## Your task
Please print the entries below exactly, from the line with "môi trường sống của động vật hoang dã và bảo" through the line with "giải pháp sáng tạo để bảo vệ các vùng đất", including both of those lines and leaving out all others.

[Collected data]

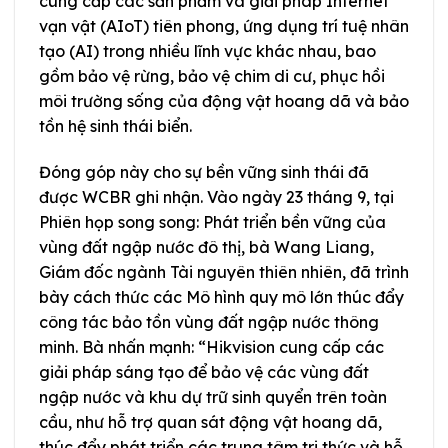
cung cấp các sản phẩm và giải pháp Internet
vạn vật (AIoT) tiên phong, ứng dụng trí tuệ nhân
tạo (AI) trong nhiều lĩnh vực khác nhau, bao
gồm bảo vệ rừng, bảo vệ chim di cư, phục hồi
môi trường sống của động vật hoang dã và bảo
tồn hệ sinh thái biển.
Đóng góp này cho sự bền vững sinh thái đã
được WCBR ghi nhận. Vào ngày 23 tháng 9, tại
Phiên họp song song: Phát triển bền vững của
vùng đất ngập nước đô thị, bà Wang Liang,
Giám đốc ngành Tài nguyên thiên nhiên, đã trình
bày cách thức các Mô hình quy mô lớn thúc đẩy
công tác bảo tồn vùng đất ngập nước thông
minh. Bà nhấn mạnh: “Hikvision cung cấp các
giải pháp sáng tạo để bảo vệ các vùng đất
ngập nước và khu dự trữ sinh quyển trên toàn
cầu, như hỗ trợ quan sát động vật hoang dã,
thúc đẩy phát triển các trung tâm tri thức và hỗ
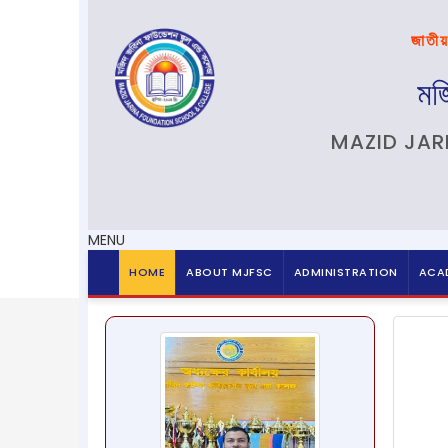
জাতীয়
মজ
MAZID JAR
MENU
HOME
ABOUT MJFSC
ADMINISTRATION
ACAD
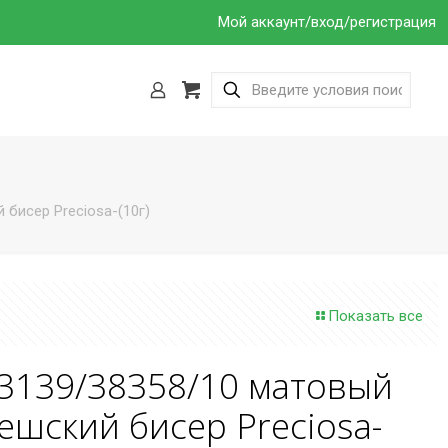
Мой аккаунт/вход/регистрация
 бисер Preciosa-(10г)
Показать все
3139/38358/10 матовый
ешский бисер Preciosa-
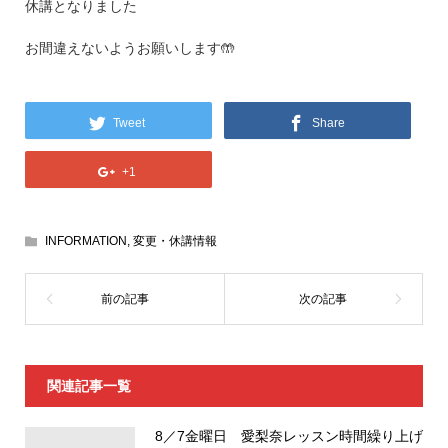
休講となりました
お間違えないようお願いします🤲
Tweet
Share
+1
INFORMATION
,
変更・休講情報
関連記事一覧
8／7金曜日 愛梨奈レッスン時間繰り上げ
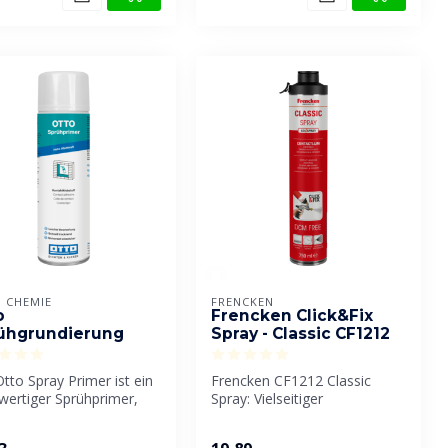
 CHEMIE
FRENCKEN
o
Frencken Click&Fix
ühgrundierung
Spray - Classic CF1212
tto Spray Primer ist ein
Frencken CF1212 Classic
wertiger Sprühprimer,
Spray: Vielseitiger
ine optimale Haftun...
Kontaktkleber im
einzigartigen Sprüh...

## Exercise result
môi trường sống của động vật hoang dã và bảo
tồn hệ sinh thái biển.
Đóng góp này cho sự bền vững sinh thái đã
được WCBR ghi nhận. Vào ngày 23 tháng 9, tại
Phiên họp song song: Phát triển bền vững của
vùng đất ngập nước đô thị, bà Wang Liang,
Giám đốc ngành Tài nguyên thiên nhiên, đã trình
bày cách thức các Mô hình quy mô lớn thúc đẩy
công tác bảo tồn vùng đất ngập nước thông
minh. Bà nhấn mạnh: “Hikvision cung cấp các
giải pháp sáng tạo để bảo vệ các vùng đất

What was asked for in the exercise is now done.